(Paired box coordinates)
━━━━
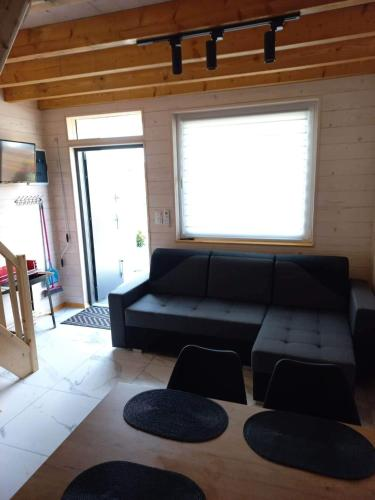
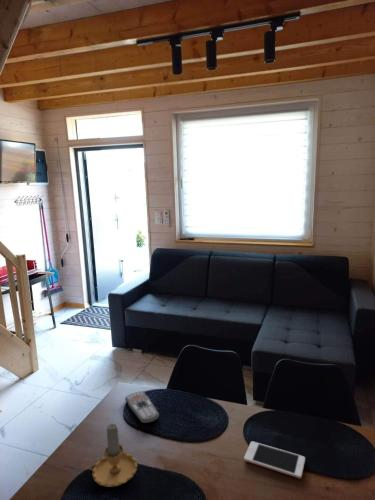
+ remote control [124,390,160,424]
+ cell phone [243,440,306,479]
+ candle [81,423,138,488]
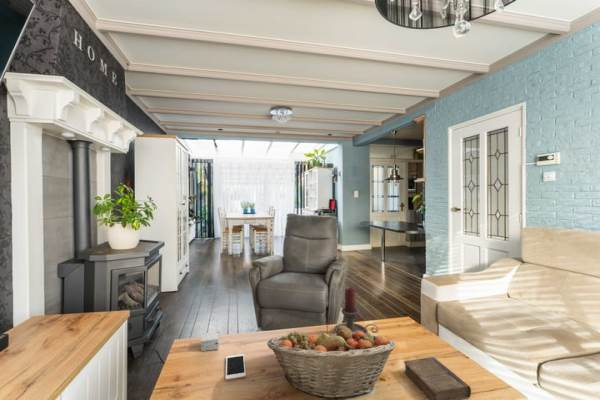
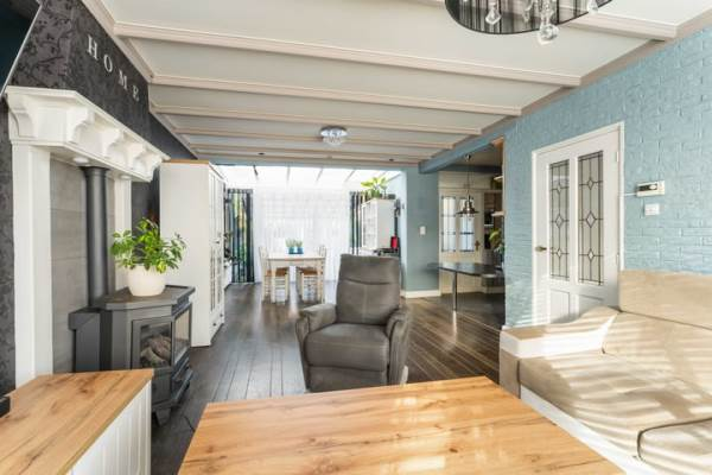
- cell phone [225,353,247,381]
- candle holder [332,286,379,334]
- small box [200,331,220,352]
- fruit basket [266,324,396,400]
- book [403,356,472,400]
━━━━
Your reply should be a verbatim retyping of the lines from the one that holds "- cell phone [225,353,247,381]" through the last line of the entries.

- cell phone [225,353,247,381]
- candle holder [332,286,379,334]
- small box [200,331,220,352]
- fruit basket [266,324,396,400]
- book [403,356,472,400]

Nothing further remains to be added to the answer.